Written by ZDNET Editors, Contributor
The warming of relations with Libya and the U.S. has made inroads for nonprofits, including an agreement between the One Laptop Per Child (OLPC) project and the Libyan government to supply $100 laptops to all 1.2 million Libyan schoolchildren by June 2008, reports The New York Times.

Nicholas Negroponte, OLPC founder, was in Tripoli to discuss the project with Libyan officials. Negroponte's aim is to provide inexpensive wireless laptops to children in developing nations. The machines are set to go into mass productoin next year. Negroponte is currently making deals with leaders of developing countries. He met with Col. Muammar el-Qaddafi, in August.

"When I met with Qaddafi, it had all the mystique and trimmings expected: middle of the desert, in a tent, 50 degrees C. etc.," Mr. Negroponte, who was traveling to Asia on Tuesday, wrote in an email message. "It took him very little time to find O.L.P.C. appealing as an idea."

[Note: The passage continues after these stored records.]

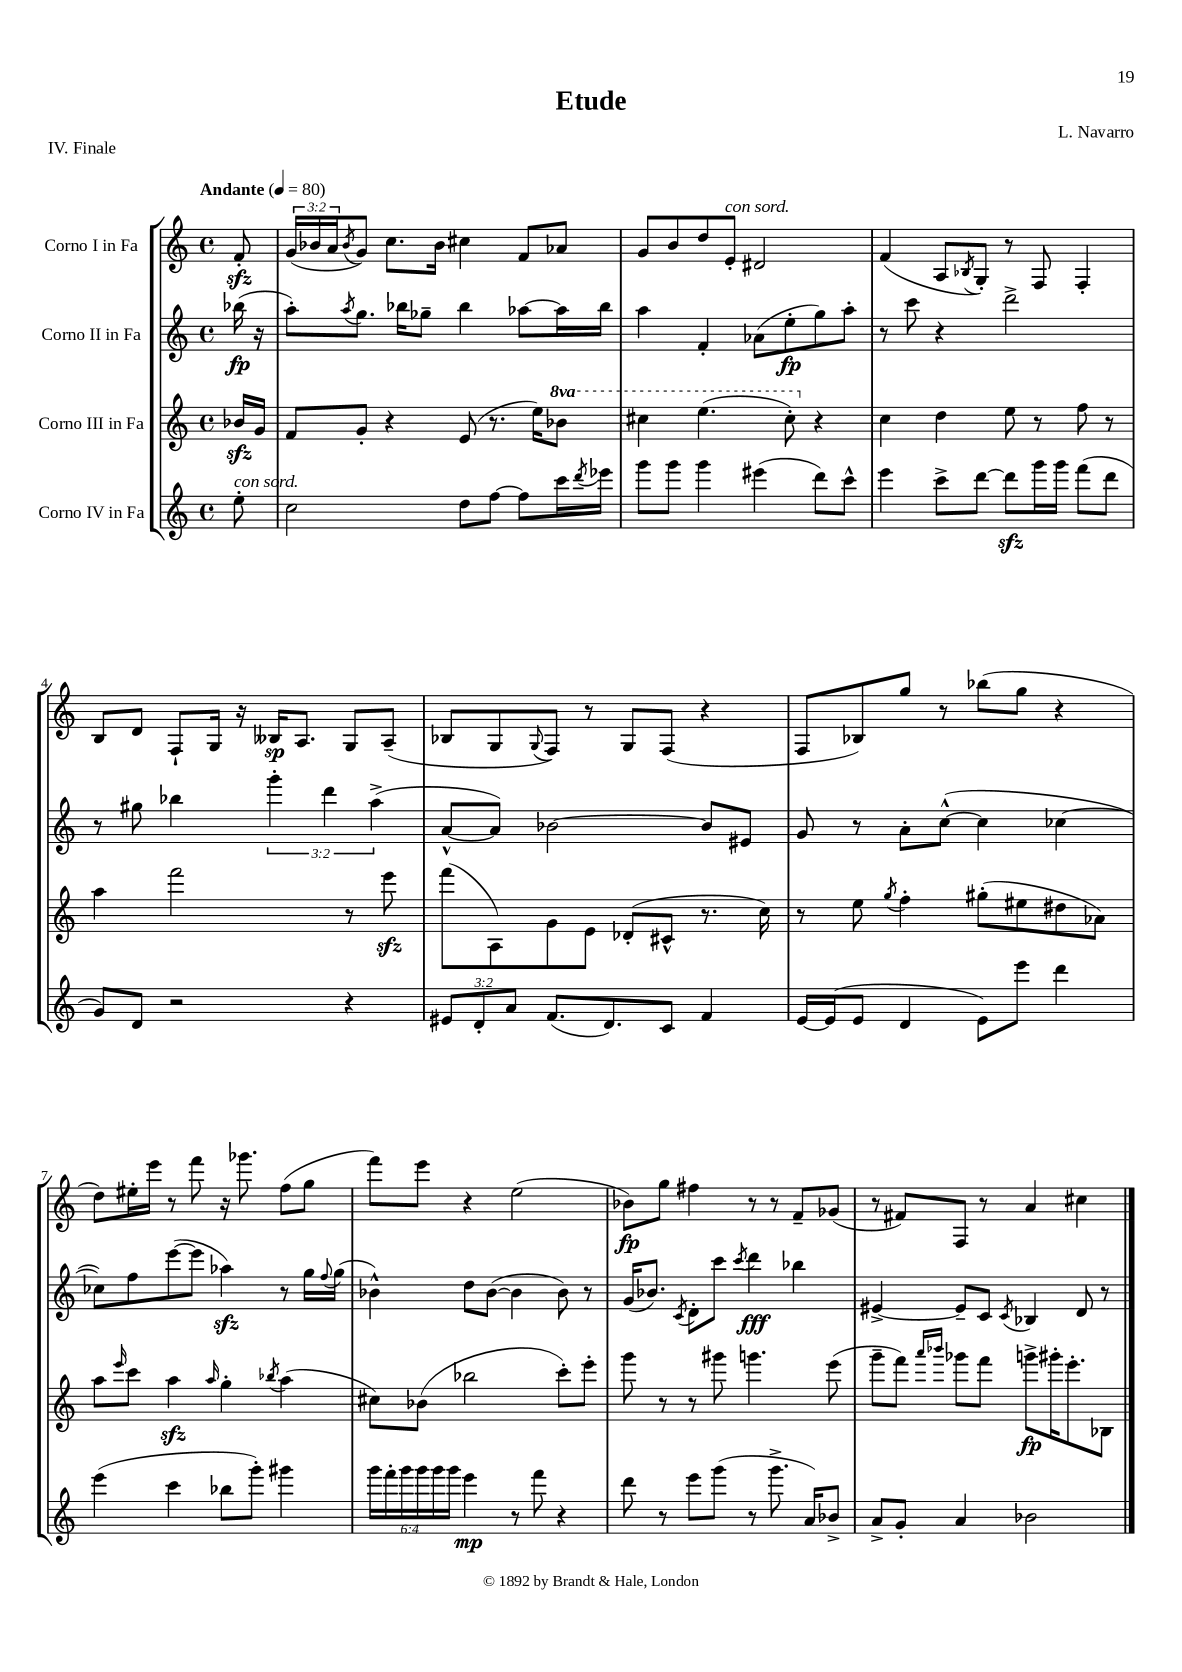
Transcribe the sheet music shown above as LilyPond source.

\header { title = "Etude" composer = "L. Navarro" piece = "IV. Finale" }
<<
\new StaffGroup <<
\new Staff = "s0" \with { instrumentName = "Corno I in Fa" } {
    \clef treble \key c \major \defaultTimeSignature \time 4/4 \override Staff.TupletNumber.text = #tuplet-number::calc-fraction-text \partial 8 \tempo "Andante" 4 = 80
    f'8-.\sfz |
    \tuplet 3/2 { g'16( bes'16 a'16 } \acciaccatura { bes'8 } g'8) c''8. bes'16 cis''4 f'8 aes'8 |
    g'8 b'8 d''8 e'8-.^\markup { \italic "con sord." } dis'2 |
    f'4( a8 \acciaccatura { bes8 } g8-.) r8 f8 f4-. |
    b8 d'8 f8-! g16 r16 beses16\sp a8. g8 a8--( |
    bes8 g8 \appoggiatura { g8 } f8) r8 g8 f8( r4 |
    f8 bes8) g''8 r8 bes''8( g''8 r4 |
    d''8) eis''16-. e'''16 r8 f'''8 r16 ges'''8. f''8( g''8 |
    f'''8) e'''8 r4 e''2( |
    bes'8\fp) g''8 fis''4 r8 r8 f'8-- ges'8( |
    r8 fis'8) f8 r8 a'4 cis''4 \bar "|." |
}
\new Staff = "s1" \with { instrumentName = "Corno II in Fa" } {
    \clef treble \key c \major \defaultTimeSignature \time 4/4 \override Staff.TupletNumber.text = #tuplet-number::calc-fraction-text \partial 8
    bes''16\fp( r16 |
    a''8-.) \acciaccatura { a''8 } g''8. bes''16 ges''8-- bes''4 aes''8~ aes''16 bes''16 |
    a''4 f'4-. aes'8( e''8-.\fp g''8) a''8-. |
    r8 c'''8 r4 d'''2-> |
    r8 gis''8 bes''4 \tuplet 3/2 { g'''4-. d'''4 a''4->( } |
    a'8~-^ a'8) bes'2~ bes'8 eis'8 |
    g'8 r8 a'8-. c''8~-^( c''4 ces''4~ |
    ces''8) f''8 e'''8~( e'''8 aes''4\sfz) r8 g''16 \appoggiatura { f''8 } g''16( |
    bes'4-^) d''8 bes'8~( bes'4 bes'8) r8 |
    g'16( bes'8.) \acciaccatura { c'8 } d'8-. c'''8 \acciaccatura { c'''8 } d'''4\fff bes''4 |
    eis'4~-> eis'8-- c'8 \acciaccatura { c'8 } bes4 d'8 r8 \bar "|." |
}
\new Staff = "s2" \with { instrumentName = "Corno III in Fa" } {
    \clef treble \key c \major \defaultTimeSignature \time 4/4 \set Staff.ottavationMarkups = #ottavation-simple-ordinals \partial 8
    bes'16\sfz g'16 |
    f'8 g'8-. r4 e'8( r8. e''16) \ottava #1 bes''8 |
    cis'''4 e'''4.( cis'''8-.) \ottava #0 r4 |
    c''4 d''4 e''8 r8 f''8 r8 |
    a''4 f'''2 r8 e'''8\sfz |
    f'''8( a8) g'8 e'8 des'8-.( cis'8-^ r8. c''16) |
    r8 e''8 \acciaccatura { g''8 } f''4-. gis''8-.( eis''8 dis''8 aes'8) |
    a''8 \grace { e'''16 } c'''8 a''4\sfz \grace { a''16 } g''4-. \acciaccatura { bes''8 } a''4( |
    cis''8) bes'8( bes''2 c'''8-.) e'''8-. |
    g'''8 r8 r8 gis'''8 g'''4. e'''8( |
    g'''8-- f'''8) \grace { a'''16 bes'''16 } ges'''8 f'''8 g'''8->\fp gis'''16-. e'''8.-. bes8 \bar "|." |
}
\new Staff = "s3" \with { instrumentName = "Corno IV in Fa" } {
    \clef treble \key c \major \defaultTimeSignature \time 4/4 \override Staff.TupletNumber.text = #tuplet-number::calc-fraction-text \partial 8
    e''8-.^\markup { \italic "con sord." } |
    c''2 d''8 f''8~ f''8 c'''16 \acciaccatura { d'''8 } ees'''16 |
    g'''8 g'''8 g'''4 eis'''4( d'''8) c'''8-^ |
    e'''4 c'''8-> d'''8~ d'''8\sfz g'''16 g'''16 f'''8( d'''8 |
    g'8) d'8 r2 r4 |
    \tuplet 3/2 { eis'8 d'8-. a'8 } f'8.( d'8.) c'8 f'4 |
    e'16~ e'16( e'8 d'4 e'8) e'''8 d'''4 |
    e'''4( c'''4 bes''8 g'''8-.) gis'''4 |
    \tuplet 6/4 { g'''16 f'''16-. g'''16 g'''16 g'''16 g'''16 } e'''4\mp r8 f'''8 r4 |
    d'''8 r8 e'''8 g'''8( r8 g'''8.-> a'16) bes'8-> |
    a'8-> g'8-. a'4 bes'2 \bar "|." |
}
>>
>>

It appears that the idea for supplying every child in Libya with a laptop meshed with Qaddafi's political ambitions for creating a more open Libya and becoming an African leader. There was even some talk of having Libya purchase laptops for poorer African nations like Chad, Niger and Rwanda.

If this project is implemented, Libya will become the first nation in the world where all school-age children are connected to the Internet through educational computers. "The U.S. and Singapore are not even close," said Negroponte.